Whenever you change a specialty, add an operational rule, or attach a new MCP, you want to know the change is better — not worse. Three layers, from quickest to most rigorous.

## 1. Individual task

You don't have to wait for a real ticket. Create a new specialty, attach it to an agent, and send a task directly:

> "Add 4GB of RAM on the machine SNDX-EUW3-DOCKER"

Read the commands the agent ran, how it handled unexpected problems, and how it reached a resolution. Compare against an agent using the previous specialty.

Quick, cheap, and surfaces obvious regressions immediately.

## 2. Read-only / investigate mode

By default, agents run in remediate mode. Adding `@2501:investigate` to a task or pinning a specialty to **investigate-only** keeps it read-only — the secondary engine blocks any command that would alter the system.

Use this for a **plan-then-apply** flow:

1. Tag the task `@2501:investigate`.
2. Ask: "Craft me a plan of actions to resolve this issue."
3. Read the agent's plan, its inspections, the constraints it cited from operational rules.
4. Tweak the prompt or rules if needed.
5. Re-run as a remediation task once confident.

This is the safest way to introduce a new behavior to a critical system.

## 3. Sandbox & Benchmarking

The most rigorous path: replicate a realistic ticket in a sandbox with Ansible playbooks, then run the agent against it dozens or hundreds of times.

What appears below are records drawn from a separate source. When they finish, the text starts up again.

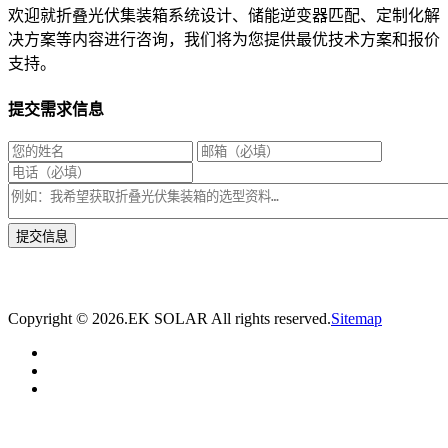
欢迎就折叠光伏集装箱系统设计、储能逆变器匹配、定制化解
决方案等内容进行咨询，我们将为您提供最优技术方案和报价
支持。
提交需求信息
* 我们将在1个工作日内与您取得联系，为您量身推荐适合的光伏集装箱储能解决
方案。
Copyright ©
2026.EK SOLAR All rights reserved.
Sitemap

[Benchmark](/0.8/benchmark/overview) evaluates two things independently:

| Score          | Question                                                                                |
| -------------- | --------------------------------------------------------------------------------------- |
| **Pass rate**  | Did the agent actually fix the problem? (ground-truth check against host state)         |
| **Compliance** | Did the agent follow your processes? (commands, summaries, operational-rule injections) |

A scenario passes only when both gates pass. An agent can fix a problem the wrong way; an agent can do everything right and still leave the system broken. The split catches both.

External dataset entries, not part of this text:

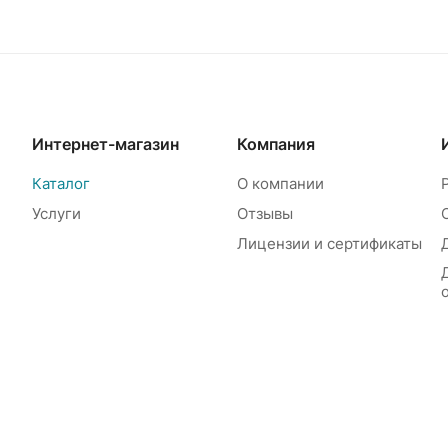
Интернет-магазин
Компания
Каталог
О компании
Услуги
Отзывы
Лицензии и сертификаты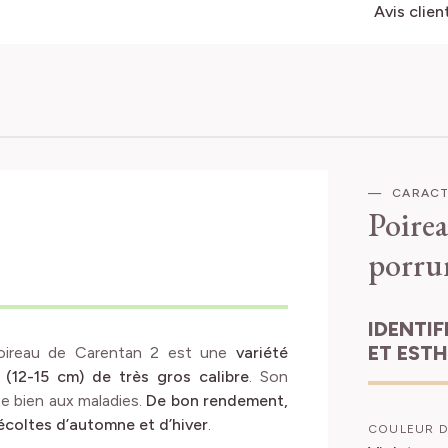
Avis clien
CARACT
Poire
porru
IDENTIFICATION
ET EST
poireau de Carentan 2 est une
variété
 (12-15 cm) de très gros calibre
. Son
ste bien aux maladies.
De bon rendement,
écoltes d’automne et d’hiver
.
COULEUR D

The Benchmarks page in Command Center surfaces pass rate, compliance scores, and trends over time — so you can see whether your latest specialty edit improved things or regressed.

## When to use which

| Situation                                   | Use                                                  |
| ------------------------------------------- | ---------------------------------------------------- |
| Small specialty edit, trivial change        | Individual task                                      |
| New procedural operational rule             | Investigate mode + 1-2 individual tasks              |
| New specialty for a critical domain         | All three — task → investigate → benchmark           |
| Production rollout of a new ticket typology | Benchmark with multiple iterations before going live |